There's an ongoing discussing here between comments and answers about the definition of contradiction as asked by the OP. Since the question asked about the realm of logic, I'm going to provide an answer assuming that contradiction means the fact of statement A and not A to be held true at the same time.
OP asked why is it that humans cannot believe in contradictions, in the most literal sense of A and not A at the same time.
My take on it is that minds hold belief systems, complex networks of differently related facts with different certainty levels and relationships.
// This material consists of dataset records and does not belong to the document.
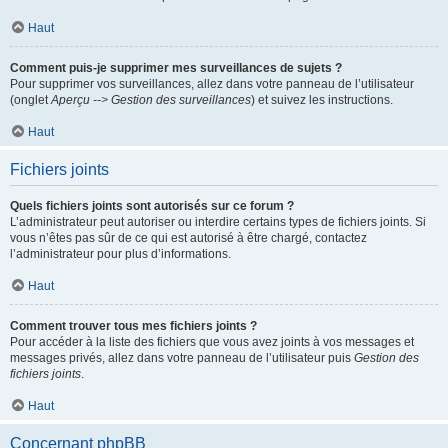
Haut
Comment puis-je supprimer mes surveillances de sujets ?
Pour supprimer vos surveillances, allez dans votre panneau de l’utilisateur
(onglet
Aperçu --> Gestion des surveillances
) et suivez les instructions.
Haut
Fichiers joints
Quels fichiers joints sont autorisés sur ce forum ?
L’administrateur peut autoriser ou interdire certains types de fichiers joints. Si
vous n’êtes pas sûr de ce qui est autorisé à être chargé, contactez
l’administrateur pour plus d’informations.
Haut
Comment trouver tous mes fichiers joints ?
Pour accéder à la liste des fichiers que vous avez joints à vos messages et
messages privés, allez dans votre panneau de l’utilisateur puis
Gestion des
fichiers joints
.
Haut
Concernant phpBB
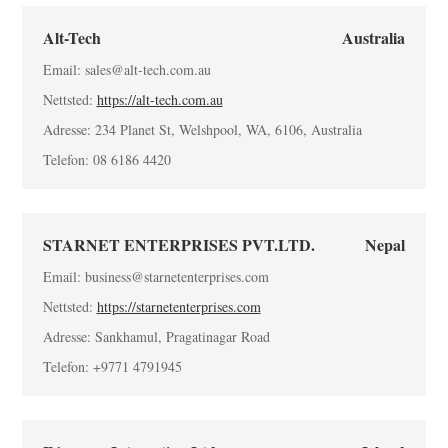
Alt-Tech
Australia
Email: sales@alt-tech.com.au
Nettsted:
https://alt-tech.com.au
Adresse: 234 Planet St, Welshpool, WA, 6106, Australia
Telefon: 08 6186 4420
STARNET ENTERPRISES PVT.LTD.
Nepal
Email: business@starnetenterprises.com
Nettsted:
https://starnetenterprises.com
Adresse: Sankhamul, Pragatinagar Road
Telefon: +9771 4791945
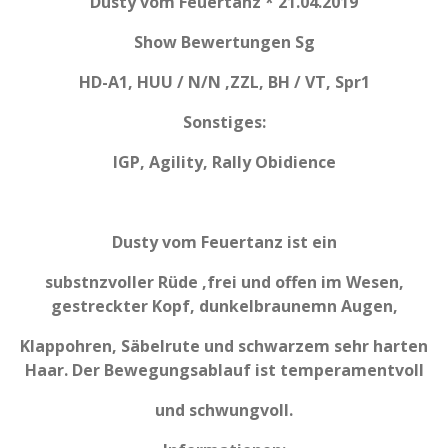
Dusty vom Feuertanz * 21.04.2019
Show Bewertungen Sg
HD-A1, HUU / N/N ,ZZL, BH / VT, Spr1
Sonstiges:
IGP, Agility, Rally Obidience
Dusty vom Feuertanz ist ein
substnzvoller Rüde ,frei und offen im Wesen,
gestreckter Kopf, dunkelbraunemn Augen,
Klappohren, Säbelrute und schwarzem sehr harten
Haar. Der Bewegungsablauf ist temperamentvoll
und schwungvoll.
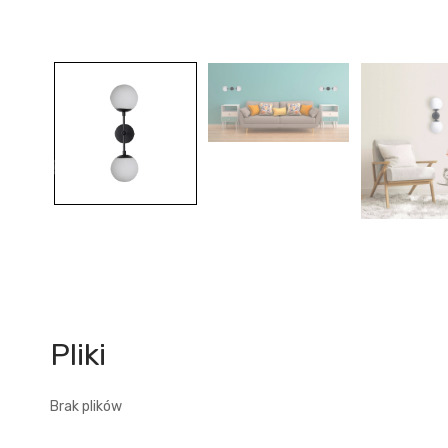
Brak plików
This complexity of the networks is that gives rise to cognitive dissonance: facts that may have relationships to other facts which are contradictory indirectly.
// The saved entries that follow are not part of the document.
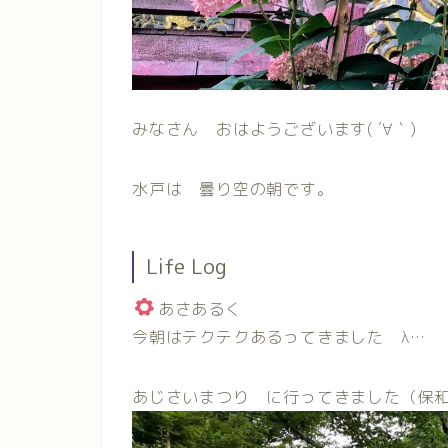
みなさん おはようございます( ´∀｀)
水戸は 曇り空の朝です。
Life Log
あさあるく
今朝はテクテクあるってきました λ…
あじさいまつり に行ってきました（保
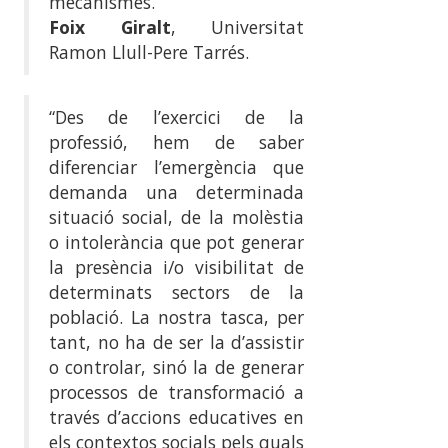
mecanismes.”
Foix Giralt
, Universitat
Ramon Llull-Pere Tarrés.
“Des de l’exercici de la
professió, hem de saber
diferenciar l’emergència que
demanda una determinada
situació social, de la molèstia
o intolerància que pot generar
la presència i/o visibilitat de
determinats sectors de la
població. La nostra tasca, per
tant, no ha de ser la d’assistir
o controlar, sinó la de generar
processos de transformació a
través d’accions educatives en
els contextos socials pels quals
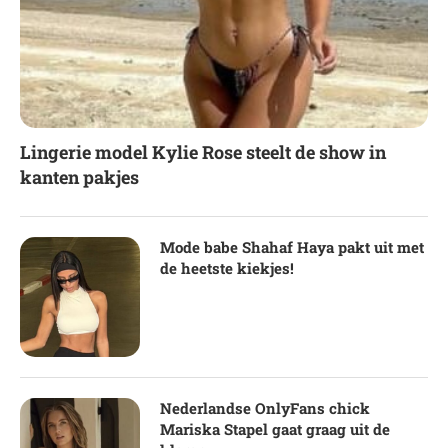
Lingerie model Kylie Rose steelt de show in
kanten pakjes
Mode babe Shahaf Haya pakt uit met
de heetste kiekjes!
Nederlandse OnlyFans chick
Mariska Stapel gaat graag uit de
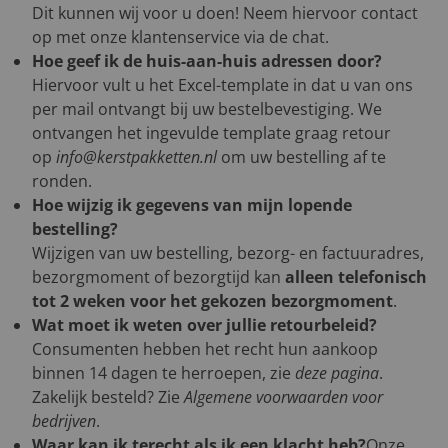
Dit kunnen wij voor u doen! Neem hiervoor contact
op met onze klantenservice via de chat.
Hoe geef ik de huis-aan-huis adressen door?
Hiervoor vult u het Excel-template in dat u van ons
per mail ontvangt bij uw bestelbevestiging. We
ontvangen het ingevulde template graag retour
op
info@kerstpakketten.nl
om uw bestelling af te
ronden.
Hoe wijzig ik gegevens van mijn lopende
bestelling?
Wijzigen van uw bestelling, bezorg- en factuuradres,
bezorgmoment of bezorgtijd kan
alleen telefonisch
tot 2 weken voor het gekozen bezorgmoment
.
Wat moet ik weten over jullie retourbeleid?
Consumenten hebben het recht hun aankoop
binnen 14 dagen te herroepen, zie
deze pagina
.
Zakelijk besteld? Zie
Algemene voorwaarden voor
bedrijven
.
Waar kan ik terecht als ik een klacht heb?
Onze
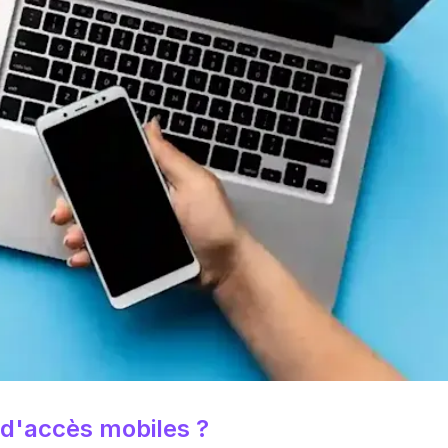
 d'accès mobiles ?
The purpose of this network of beliefs is to be able to understand the world, predict it and interact with it.
Facts are as simple as logic proposes, little bits of knowledge of "X is true" and "Y is false". "X is true AND X is false" provides no information whatsoever, because nothing can be inferred from it, and endangers what related facts mean to it. A implies B, not A implies C, A and not A endangers the causality of A to B and not A to C.
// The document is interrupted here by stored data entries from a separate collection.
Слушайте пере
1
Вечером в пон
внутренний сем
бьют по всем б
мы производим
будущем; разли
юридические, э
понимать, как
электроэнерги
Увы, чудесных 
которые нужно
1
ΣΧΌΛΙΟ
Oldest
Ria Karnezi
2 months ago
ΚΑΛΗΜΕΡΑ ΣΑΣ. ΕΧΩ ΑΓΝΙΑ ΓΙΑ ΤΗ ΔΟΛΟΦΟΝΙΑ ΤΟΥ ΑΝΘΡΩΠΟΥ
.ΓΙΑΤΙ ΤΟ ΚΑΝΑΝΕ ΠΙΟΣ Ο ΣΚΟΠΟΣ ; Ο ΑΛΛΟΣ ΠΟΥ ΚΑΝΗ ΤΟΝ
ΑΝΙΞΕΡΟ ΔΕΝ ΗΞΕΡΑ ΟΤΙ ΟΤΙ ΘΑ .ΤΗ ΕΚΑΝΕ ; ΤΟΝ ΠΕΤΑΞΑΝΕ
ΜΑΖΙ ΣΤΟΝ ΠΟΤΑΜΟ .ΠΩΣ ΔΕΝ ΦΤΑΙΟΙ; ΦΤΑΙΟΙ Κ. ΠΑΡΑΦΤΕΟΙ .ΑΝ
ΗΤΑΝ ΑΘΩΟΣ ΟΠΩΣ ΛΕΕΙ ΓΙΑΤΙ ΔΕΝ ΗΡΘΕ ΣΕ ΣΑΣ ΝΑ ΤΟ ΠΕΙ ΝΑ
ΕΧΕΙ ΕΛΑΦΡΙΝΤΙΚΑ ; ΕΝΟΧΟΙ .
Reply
This is why contradictions have this strange feeling into our mind: it endangers most of what we know. If statements are generic enough so that anything could be derived from them, contradictions on these statements are generic enough so that we may question everything we know. "This statement is false." is a great example.
(Notice I include paradoxes in contradictions, because the heart of a paradox is displaying one truth that contradicts itself.)